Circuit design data
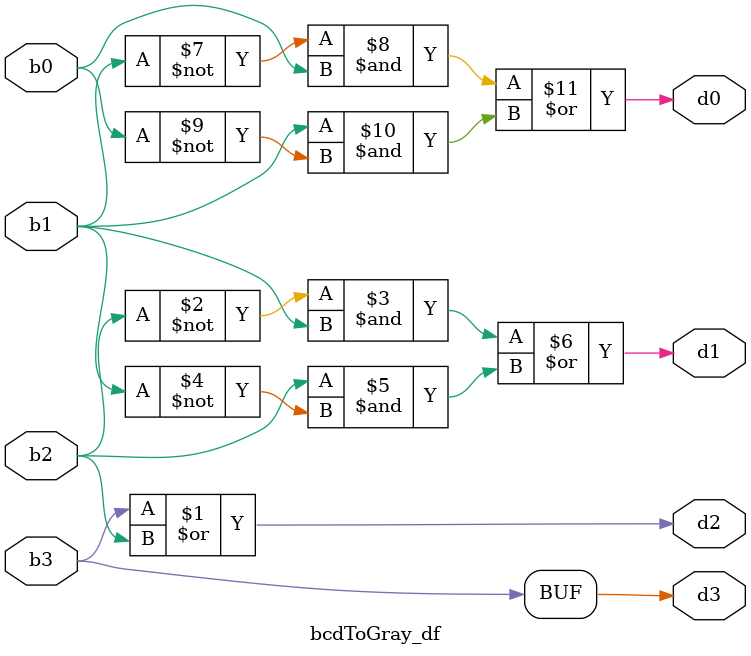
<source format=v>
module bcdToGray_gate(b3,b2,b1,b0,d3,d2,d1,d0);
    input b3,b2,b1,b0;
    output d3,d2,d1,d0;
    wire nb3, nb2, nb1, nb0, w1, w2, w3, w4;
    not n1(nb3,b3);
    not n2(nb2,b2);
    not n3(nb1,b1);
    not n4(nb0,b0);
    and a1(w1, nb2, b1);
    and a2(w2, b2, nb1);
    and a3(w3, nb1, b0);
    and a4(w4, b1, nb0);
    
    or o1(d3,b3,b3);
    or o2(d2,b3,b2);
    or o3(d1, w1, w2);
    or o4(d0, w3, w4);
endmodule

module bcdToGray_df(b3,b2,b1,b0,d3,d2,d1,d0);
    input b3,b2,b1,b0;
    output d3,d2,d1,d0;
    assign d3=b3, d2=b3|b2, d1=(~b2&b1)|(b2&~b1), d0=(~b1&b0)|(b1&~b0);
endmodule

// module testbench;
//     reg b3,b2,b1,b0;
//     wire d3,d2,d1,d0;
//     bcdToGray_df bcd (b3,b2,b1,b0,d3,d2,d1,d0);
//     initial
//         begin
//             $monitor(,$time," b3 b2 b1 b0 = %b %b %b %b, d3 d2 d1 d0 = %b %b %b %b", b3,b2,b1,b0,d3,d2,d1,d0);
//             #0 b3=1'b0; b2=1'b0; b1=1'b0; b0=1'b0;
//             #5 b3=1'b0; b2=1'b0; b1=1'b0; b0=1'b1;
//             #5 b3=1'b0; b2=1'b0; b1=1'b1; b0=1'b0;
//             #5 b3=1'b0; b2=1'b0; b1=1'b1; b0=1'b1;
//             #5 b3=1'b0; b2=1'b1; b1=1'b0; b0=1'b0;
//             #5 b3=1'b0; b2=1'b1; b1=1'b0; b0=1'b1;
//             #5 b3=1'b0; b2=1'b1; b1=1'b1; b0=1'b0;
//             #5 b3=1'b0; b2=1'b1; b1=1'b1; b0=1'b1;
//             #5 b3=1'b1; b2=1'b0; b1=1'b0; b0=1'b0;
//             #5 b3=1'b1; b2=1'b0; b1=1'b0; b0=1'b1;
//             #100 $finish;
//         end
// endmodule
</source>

__What you need to do__.
Could you repeat every record exactly as written, with the pictures left out?

__Output for this exercise__.
<source format=v>
module bcdToGray_gate(b3,b2,b1,b0,d3,d2,d1,d0);
    input b3,b2,b1,b0;
    output d3,d2,d1,d0;
    wire nb3, nb2, nb1, nb0, w1, w2, w3, w4;
    not n1(nb3,b3);
    not n2(nb2,b2);
    not n3(nb1,b1);
    not n4(nb0,b0);
    and a1(w1, nb2, b1);
    and a2(w2, b2, nb1);
    and a3(w3, nb1, b0);
    and a4(w4, b1, nb0);
    
    or o1(d3,b3,b3);
    or o2(d2,b3,b2);
    or o3(d1, w1, w2);
    or o4(d0, w3, w4);
endmodule

module bcdToGray_df(b3,b2,b1,b0,d3,d2,d1,d0);
    input b3,b2,b1,b0;
    output d3,d2,d1,d0;
    assign d3=b3, d2=b3|b2, d1=(~b2&b1)|(b2&~b1), d0=(~b1&b0)|(b1&~b0);
endmodule

// module testbench;
//     reg b3,b2,b1,b0;
//     wire d3,d2,d1,d0;
//     bcdToGray_df bcd (b3,b2,b1,b0,d3,d2,d1,d0);
//     initial
//         begin
//             $monitor(,$time," b3 b2 b1 b0 = %b %b %b %b, d3 d2 d1 d0 = %b %b %b %b", b3,b2,b1,b0,d3,d2,d1,d0);
//             #0 b3=1'b0; b2=1'b0; b1=1'b0; b0=1'b0;
//             #5 b3=1'b0; b2=1'b0; b1=1'b0; b0=1'b1;
//             #5 b3=1'b0; b2=1'b0; b1=1'b1; b0=1'b0;
//             #5 b3=1'b0; b2=1'b0; b1=1'b1; b0=1'b1;
//             #5 b3=1'b0; b2=1'b1; b1=1'b0; b0=1'b0;
//             #5 b3=1'b0; b2=1'b1; b1=1'b0; b0=1'b1;
//             #5 b3=1'b0; b2=1'b1; b1=1'b1; b0=1'b0;
//             #5 b3=1'b0; b2=1'b1; b1=1'b1; b0=1'b1;
//             #5 b3=1'b1; b2=1'b0; b1=1'b0; b0=1'b0;
//             #5 b3=1'b1; b2=1'b0; b1=1'b0; b0=1'b1;
//             #100 $finish;
//         end
// endmodule
</source>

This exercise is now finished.